**YOUR INSTRUCTIONS**
Copy out each line of the material exactly. Pictures do not belong in the copy.

(Beginning of DATA EXTRACT)

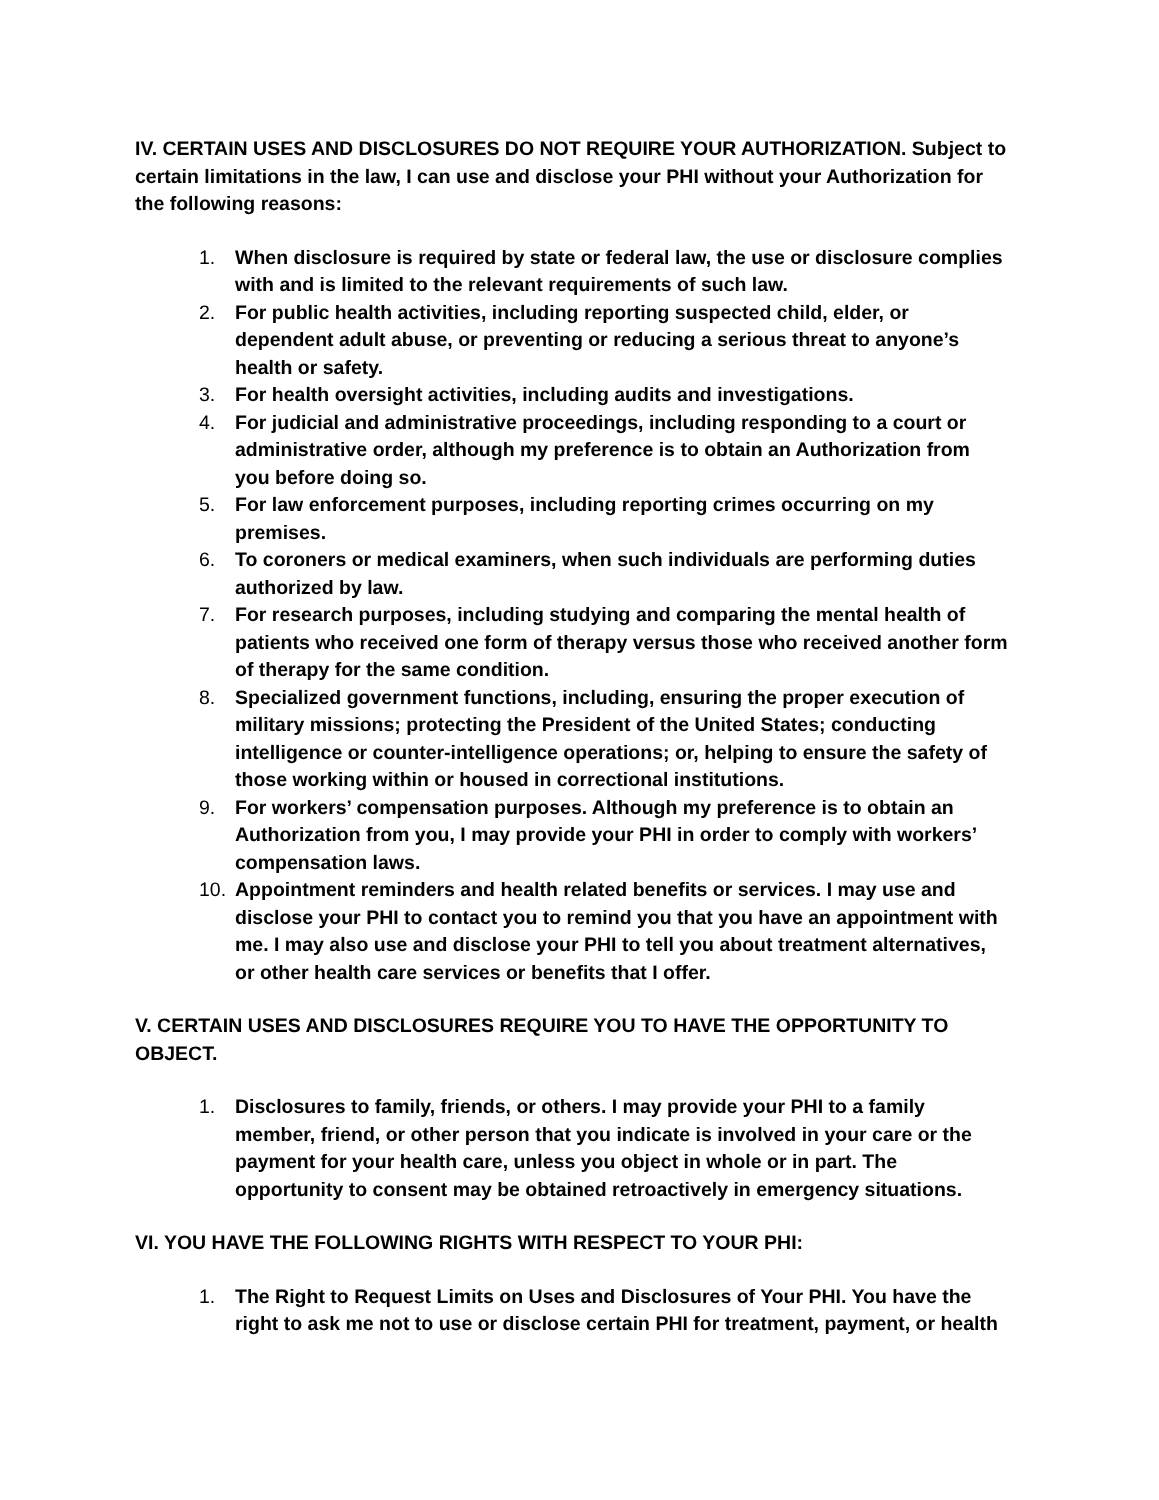IV. CERTAIN USES AND DISCLOSURES DO NOT REQUIRE YOUR AUTHORIZATION. Subject to certain limitations in the law, I can use and disclose your PHI without your Authorization for the following reasons:
1. When disclosure is required by state or federal law, the use or disclosure complies with and is limited to the relevant requirements of such law.
2. For public health activities, including reporting suspected child, elder, or dependent adult abuse, or preventing or reducing a serious threat to anyone’s health or safety.
3. For health oversight activities, including audits and investigations.
4. For judicial and administrative proceedings, including responding to a court or administrative order, although my preference is to obtain an Authorization from you before doing so.
5. For law enforcement purposes, including reporting crimes occurring on my premises.
6. To coroners or medical examiners, when such individuals are performing duties authorized by law.
7. For research purposes, including studying and comparing the mental health of patients who received one form of therapy versus those who received another form of therapy for the same condition.
8. Specialized government functions, including, ensuring the proper execution of military missions; protecting the President of the United States; conducting intelligence or counter-intelligence operations; or, helping to ensure the safety of those working within or housed in correctional institutions.
9. For workers’ compensation purposes. Although my preference is to obtain an Authorization from you, I may provide your PHI in order to comply with workers’ compensation laws.
10. Appointment reminders and health related benefits or services. I may use and disclose your PHI to contact you to remind you that you have an appointment with me. I may also use and disclose your PHI to tell you about treatment alternatives, or other health care services or benefits that I offer.
V. CERTAIN USES AND DISCLOSURES REQUIRE YOU TO HAVE THE OPPORTUNITY TO OBJECT.
1. Disclosures to family, friends, or others. I may provide your PHI to a family member, friend, or other person that you indicate is involved in your care or the payment for your health care, unless you object in whole or in part. The opportunity to consent may be obtained retroactively in emergency situations.
VI. YOU HAVE THE FOLLOWING RIGHTS WITH RESPECT TO YOUR PHI:
1. The Right to Request Limits on Uses and Disclosures of Your PHI. You have the right to ask me not to use or disclose certain PHI for treatment, payment, or health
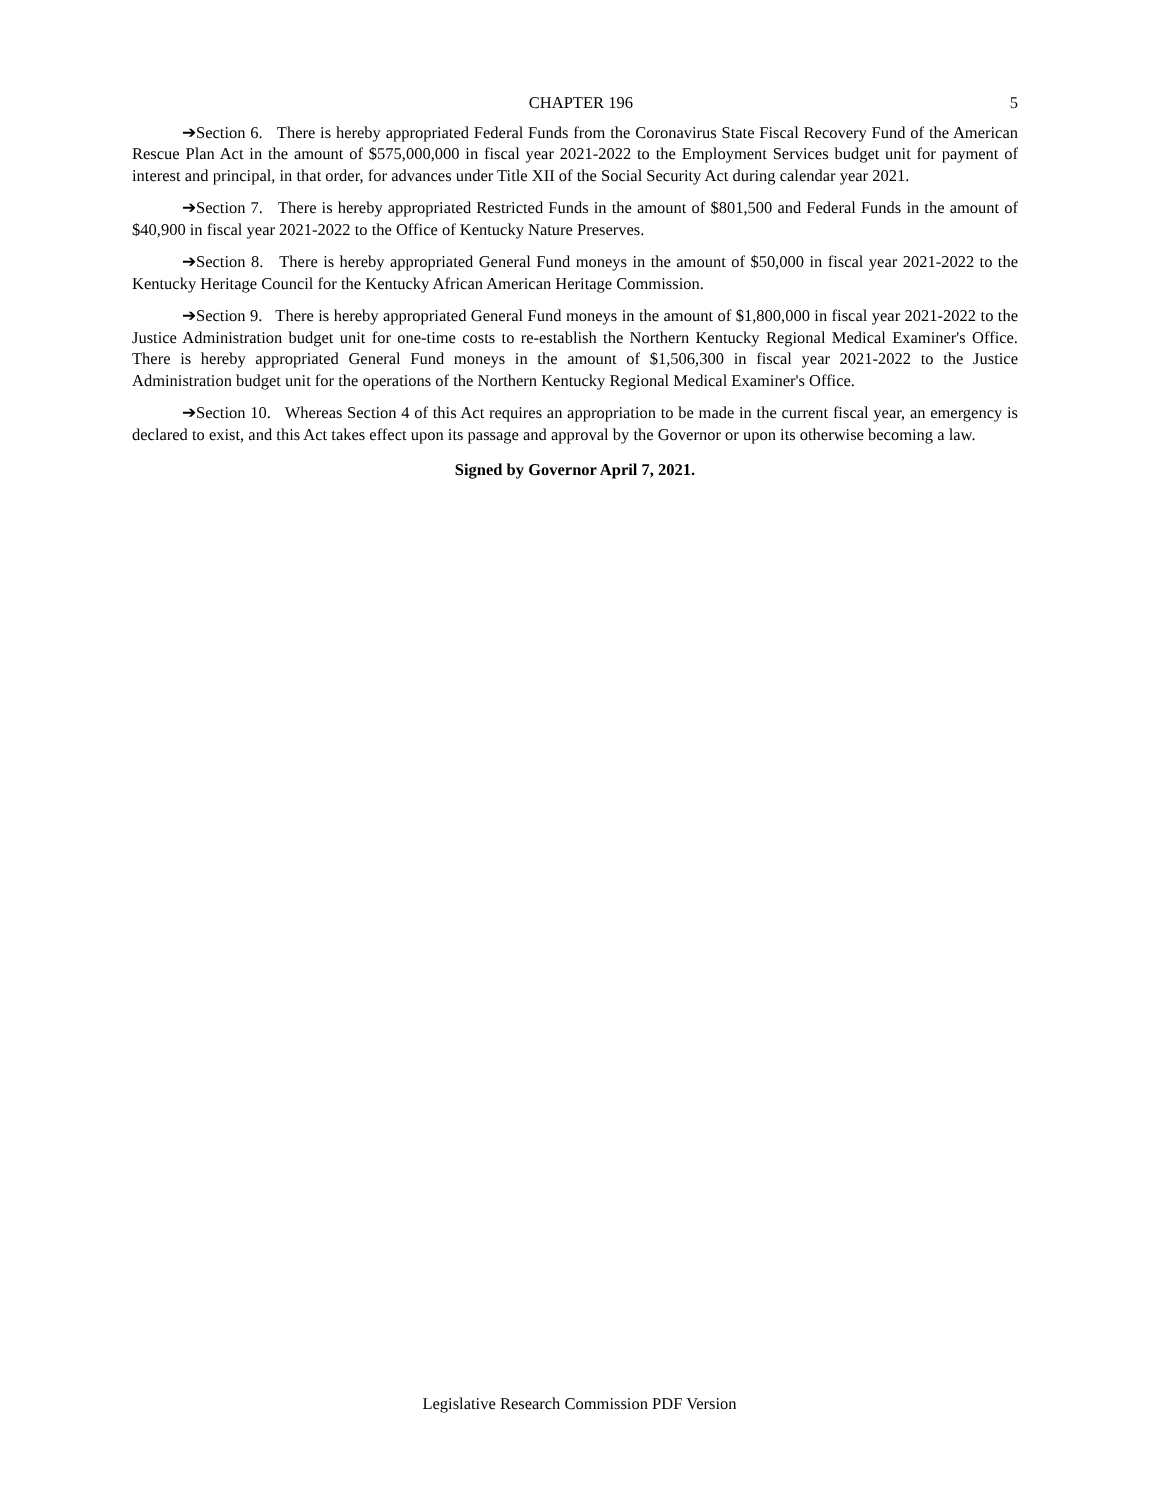CHAPTER 196 5
➔Section 6. There is hereby appropriated Federal Funds from the Coronavirus State Fiscal Recovery Fund of the American Rescue Plan Act in the amount of $575,000,000 in fiscal year 2021-2022 to the Employment Services budget unit for payment of interest and principal, in that order, for advances under Title XII of the Social Security Act during calendar year 2021.
➔Section 7. There is hereby appropriated Restricted Funds in the amount of $801,500 and Federal Funds in the amount of $40,900 in fiscal year 2021-2022 to the Office of Kentucky Nature Preserves.
➔Section 8. There is hereby appropriated General Fund moneys in the amount of $50,000 in fiscal year 2021-2022 to the Kentucky Heritage Council for the Kentucky African American Heritage Commission.
➔Section 9. There is hereby appropriated General Fund moneys in the amount of $1,800,000 in fiscal year 2021-2022 to the Justice Administration budget unit for one-time costs to re-establish the Northern Kentucky Regional Medical Examiner's Office. There is hereby appropriated General Fund moneys in the amount of $1,506,300 in fiscal year 2021-2022 to the Justice Administration budget unit for the operations of the Northern Kentucky Regional Medical Examiner's Office.
➔Section 10. Whereas Section 4 of this Act requires an appropriation to be made in the current fiscal year, an emergency is declared to exist, and this Act takes effect upon its passage and approval by the Governor or upon its otherwise becoming a law.
Signed by Governor April 7, 2021.
Legislative Research Commission PDF Version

(End of DATA EXTRACT)

**OUTPUT**
IV. CERTAIN USES AND DISCLOSURES DO NOT REQUIRE YOUR AUTHORIZATION. Subject to certain limitations in the law, I can use and disclose your PHI without your Authorization for the following reasons:
1. When disclosure is required by state or federal law, the use or disclosure complies with and is limited to the relevant requirements of such law.
2. For public health activities, including reporting suspected child, elder, or dependent adult abuse, or preventing or reducing a serious threat to anyone’s health or safety.
3. For health oversight activities, including audits and investigations.
4. For judicial and administrative proceedings, including responding to a court or administrative order, although my preference is to obtain an Authorization from you before doing so.
5. For law enforcement purposes, including reporting crimes occurring on my premises.
6. To coroners or medical examiners, when such individuals are performing duties authorized by law.
7. For research purposes, including studying and comparing the mental health of patients who received one form of therapy versus those who received another form of therapy for the same condition.
8. Specialized government functions, including, ensuring the proper execution of military missions; protecting the President of the United States; conducting intelligence or counter-intelligence operations; or, helping to ensure the safety of those working within or housed in correctional institutions.
9. For workers’ compensation purposes. Although my preference is to obtain an Authorization from you, I may provide your PHI in order to comply with workers’ compensation laws.
10. Appointment reminders and health related benefits or services. I may use and disclose your PHI to contact you to remind you that you have an appointment with me. I may also use and disclose your PHI to tell you about treatment alternatives, or other health care services or benefits that I offer.
V. CERTAIN USES AND DISCLOSURES REQUIRE YOU TO HAVE THE OPPORTUNITY TO OBJECT.
1. Disclosures to family, friends, or others. I may provide your PHI to a family member, friend, or other person that you indicate is involved in your care or the payment for your health care, unless you object in whole or in part. The opportunity to consent may be obtained retroactively in emergency situations.
VI. YOU HAVE THE FOLLOWING RIGHTS WITH RESPECT TO YOUR PHI:
1. The Right to Request Limits on Uses and Disclosures of Your PHI. You have the right to ask me not to use or disclose certain PHI for treatment, payment, or health
CHAPTER 196 5
➔Section 6. There is hereby appropriated Federal Funds from the Coronavirus State Fiscal Recovery Fund of the American Rescue Plan Act in the amount of $575,000,000 in fiscal year 2021-2022 to the Employment Services budget unit for payment of interest and principal, in that order, for advances under Title XII of the Social Security Act during calendar year 2021.
➔Section 7. There is hereby appropriated Restricted Funds in the amount of $801,500 and Federal Funds in the amount of $40,900 in fiscal year 2021-2022 to the Office of Kentucky Nature Preserves.
➔Section 8. There is hereby appropriated General Fund moneys in the amount of $50,000 in fiscal year 2021-2022 to the Kentucky Heritage Council for the Kentucky African American Heritage Commission.
➔Section 9. There is hereby appropriated General Fund moneys in the amount of $1,800,000 in fiscal year 2021-2022 to the Justice Administration budget unit for one-time costs to re-establish the Northern Kentucky Regional Medical Examiner's Office. There is hereby appropriated General Fund moneys in the amount of $1,506,300 in fiscal year 2021-2022 to the Justice Administration budget unit for the operations of the Northern Kentucky Regional Medical Examiner's Office.
➔Section 10. Whereas Section 4 of this Act requires an appropriation to be made in the current fiscal year, an emergency is declared to exist, and this Act takes effect upon its passage and approval by the Governor or upon its otherwise becoming a law.
Signed by Governor April 7, 2021.
Legislative Research Commission PDF Version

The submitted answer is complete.